Gu’s treatment raises questions about our expectations beyond athletic performance, and whether they make any sense.

“At the Summer Games, we have nearly 12,000 athletes, maybe 7,000 to 8,000 at the Winter Games,” said Stephan Wassong, a professor at German Sport University’s Center for Olympic Studies. “What will happen if everyone is making a political statement, a sign, or expressing political sympathy? The attention would be completely off the competition itself.”

Switching sides

Part of what makes Gu a target is her biculturalism. She used to compete with Team USA but switched in 2019 to represent China.

Gu, who is biracial, was raised in San Francisco but spent her summers in Beijing with her mother’s family. Her father is thought to be American but she doesn’t say anything about him in interviews, only offering up that she was raised by a single mom.
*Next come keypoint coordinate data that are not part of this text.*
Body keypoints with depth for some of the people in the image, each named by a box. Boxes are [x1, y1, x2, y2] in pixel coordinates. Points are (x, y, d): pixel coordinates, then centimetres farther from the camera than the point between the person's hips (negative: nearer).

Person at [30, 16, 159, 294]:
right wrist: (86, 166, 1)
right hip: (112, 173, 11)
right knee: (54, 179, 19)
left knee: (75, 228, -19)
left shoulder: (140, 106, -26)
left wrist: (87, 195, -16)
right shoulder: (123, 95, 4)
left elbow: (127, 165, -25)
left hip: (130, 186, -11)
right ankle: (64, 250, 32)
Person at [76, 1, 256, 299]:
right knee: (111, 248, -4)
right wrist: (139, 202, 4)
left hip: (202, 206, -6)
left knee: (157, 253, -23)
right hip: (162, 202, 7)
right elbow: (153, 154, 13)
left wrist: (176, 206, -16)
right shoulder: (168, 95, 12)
Each athlete must hold the nationality of the country they represent in the Olympics, but Gu has been intentionally vague about whether she has given up her American passport. Dual nationality is not allowed by China.
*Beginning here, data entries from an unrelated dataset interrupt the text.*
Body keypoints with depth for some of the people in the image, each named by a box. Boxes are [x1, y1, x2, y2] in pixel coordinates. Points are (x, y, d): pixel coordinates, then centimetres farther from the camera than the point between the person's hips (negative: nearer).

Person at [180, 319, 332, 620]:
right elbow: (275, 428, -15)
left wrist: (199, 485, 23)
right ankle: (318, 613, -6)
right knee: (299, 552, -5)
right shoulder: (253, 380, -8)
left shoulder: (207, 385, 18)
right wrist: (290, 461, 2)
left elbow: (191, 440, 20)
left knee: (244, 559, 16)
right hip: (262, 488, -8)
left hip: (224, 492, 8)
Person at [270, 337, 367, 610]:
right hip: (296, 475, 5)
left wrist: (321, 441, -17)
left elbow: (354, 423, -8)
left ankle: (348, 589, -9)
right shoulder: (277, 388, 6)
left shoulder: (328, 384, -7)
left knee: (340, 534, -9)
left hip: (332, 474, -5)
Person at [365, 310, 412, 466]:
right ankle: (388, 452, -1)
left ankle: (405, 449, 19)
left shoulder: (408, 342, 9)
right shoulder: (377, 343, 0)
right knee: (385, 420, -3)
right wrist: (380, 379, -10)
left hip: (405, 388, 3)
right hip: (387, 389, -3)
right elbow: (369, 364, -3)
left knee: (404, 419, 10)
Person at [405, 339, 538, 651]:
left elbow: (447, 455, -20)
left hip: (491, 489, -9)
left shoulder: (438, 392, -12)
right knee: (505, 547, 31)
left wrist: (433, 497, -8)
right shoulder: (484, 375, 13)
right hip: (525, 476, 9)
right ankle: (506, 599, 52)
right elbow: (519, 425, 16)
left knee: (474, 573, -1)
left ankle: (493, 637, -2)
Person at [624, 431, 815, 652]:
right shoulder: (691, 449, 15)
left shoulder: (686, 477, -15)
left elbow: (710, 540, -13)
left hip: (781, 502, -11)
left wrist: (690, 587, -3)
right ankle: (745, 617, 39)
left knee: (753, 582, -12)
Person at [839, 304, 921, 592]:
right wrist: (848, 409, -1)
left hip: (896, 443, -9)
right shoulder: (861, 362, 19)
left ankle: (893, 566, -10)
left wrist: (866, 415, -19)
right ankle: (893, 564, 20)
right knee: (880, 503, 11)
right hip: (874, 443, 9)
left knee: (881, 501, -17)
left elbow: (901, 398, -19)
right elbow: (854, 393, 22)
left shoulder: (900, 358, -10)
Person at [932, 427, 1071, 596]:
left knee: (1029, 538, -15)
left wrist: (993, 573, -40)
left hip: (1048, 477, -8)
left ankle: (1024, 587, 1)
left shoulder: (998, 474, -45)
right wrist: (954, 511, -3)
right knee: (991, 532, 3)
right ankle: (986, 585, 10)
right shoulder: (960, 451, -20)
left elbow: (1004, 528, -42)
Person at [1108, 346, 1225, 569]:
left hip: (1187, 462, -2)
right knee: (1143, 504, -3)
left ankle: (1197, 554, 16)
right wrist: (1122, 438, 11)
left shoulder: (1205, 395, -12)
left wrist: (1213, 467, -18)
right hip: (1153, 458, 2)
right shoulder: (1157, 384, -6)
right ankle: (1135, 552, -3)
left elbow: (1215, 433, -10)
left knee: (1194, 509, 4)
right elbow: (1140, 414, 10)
A Chinese athlete who had been raised solely in China would not attract the same level of interrogation. The rest of Team China has been spared these questions. But with Gu there is a sense “she should know better,” having been educated in the West. She graduated from the prestigious University High School in San Francisco and will enroll at Stanford after the Games.
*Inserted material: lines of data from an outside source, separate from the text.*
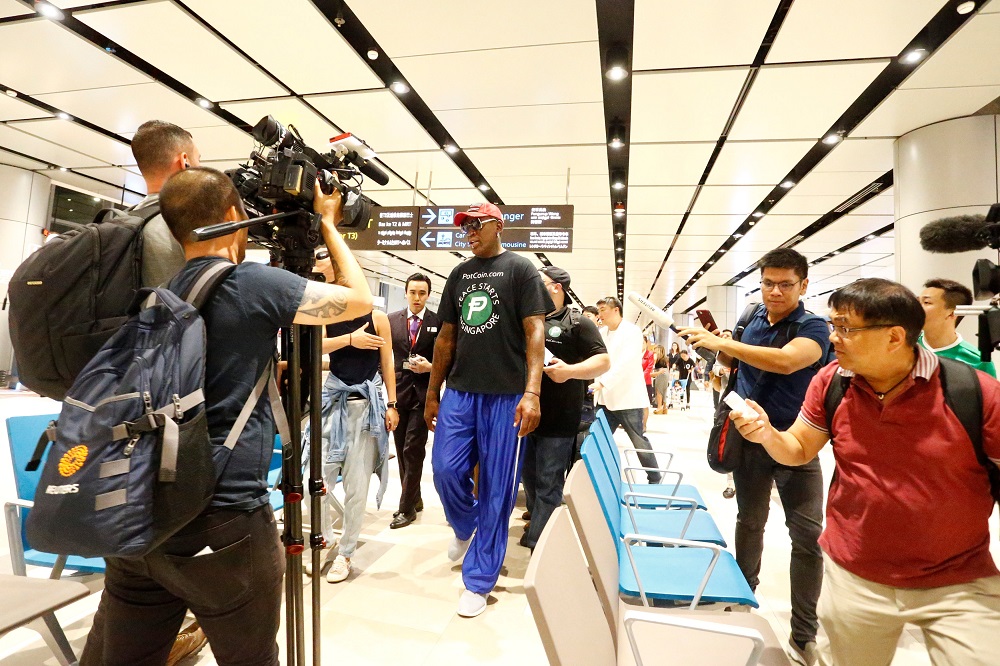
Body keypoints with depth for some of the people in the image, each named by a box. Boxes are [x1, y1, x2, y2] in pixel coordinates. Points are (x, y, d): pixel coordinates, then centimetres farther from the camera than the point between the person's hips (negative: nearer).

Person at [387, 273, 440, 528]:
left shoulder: (439, 323, -4)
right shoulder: (392, 320, 6)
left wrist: (430, 367, -17)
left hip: (423, 394, -4)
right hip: (398, 392, 4)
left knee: (413, 450, -5)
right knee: (402, 450, 12)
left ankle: (407, 508, 7)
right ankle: (414, 499, 28)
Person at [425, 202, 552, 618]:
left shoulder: (520, 269, 1)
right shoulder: (459, 274, 15)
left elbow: (535, 331, -8)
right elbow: (446, 338, 17)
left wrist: (531, 392, -19)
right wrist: (432, 393, 15)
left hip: (505, 396, -4)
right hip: (459, 392, 4)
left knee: (497, 489, 2)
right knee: (446, 470, -2)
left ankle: (478, 582, 19)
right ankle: (466, 528, 32)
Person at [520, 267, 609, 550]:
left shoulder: (578, 323, -4)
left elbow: (603, 361, -9)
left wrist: (570, 371, -24)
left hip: (558, 420, -6)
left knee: (548, 484, 1)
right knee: (530, 477, 18)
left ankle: (536, 543, 10)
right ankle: (539, 524, 37)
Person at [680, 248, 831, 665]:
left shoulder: (813, 327, -12)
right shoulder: (754, 318, 3)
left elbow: (786, 360, -34)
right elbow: (732, 360, 20)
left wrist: (722, 342, -35)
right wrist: (719, 347, -3)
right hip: (749, 438, 4)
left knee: (808, 535, -1)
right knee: (749, 521, 18)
Chinese athletes are held to a different standard overall by the Western press. When tennis star Li Na made history becoming the first Chinese woman to win a grand slam at the 2011 French Open, she was asked about the Tiananmen Square killings more than two decades earlier. Contrast that Serbia’s Novak Djokovic who does not field questions about the Srebenica massacre after tournaments. Li declined to answer.

Gu’s predicament

It’s also worth acknowledging what’s at stake for Gu. A statement in support of Xinjiang’s oppressed Uyghur minority or Hong Kong’s democracy movement would see her swift removal from Team China. She could lose her sporting career, her livelihood, and even her liberty.

It would have huge financial implications for her. Her fanbase and market potential in China—where she has been followed by the press since she was a child—has always been bigger than in the West.

Some might criticize the morality of this. But is it fair to ask athletes to leave money on the table? Fame does not always equate earnings, and more than one Olympic medalist has struggled to even make ends meet after their sporting career is over.

The political tightrope

This week, US House Speaker Nancy Pelosi warned Americans competing not to protest during the Games. “You’re there to compete. Do not risk incurring the anger of the Chinese government, because they are ruthless…I also worry about what the Chinese government might do to their reputations, to their families.”

Foreigners who aggrieve the Chinese Communist Party seriously enough typically get banned from the country. It can be worse for China’s own subjects who step out of line, such as artist Ai Weiwei or Liu Xia, the wife of Nobel laureate Liu Xiaobo, who were both put under house arrest.

“When you are a Chinese national, you are subject to different standards,” said Rui Zhong, program associate at the Wilson Center’s Kissinger Institute on China and the US. “It would be dangerous.”

This delicate balancing act for Gu may only grow harder with time.

China increasingly pressures its public figures to come out in support of party views. Whether it’s to insist on Taiwan’s inclusion on maps of China, the approval of Hong Kong police’s use of force on pro-democracy protesters, or a doubling down on Xinjiang cotton, celebrities and companies alike are expected to echo their support. On certain sensitive matters, staying silent is not enough.

Right now, it is the West demanding that she speak out on political issues. It’s only a matter of time before China will ask that of her too.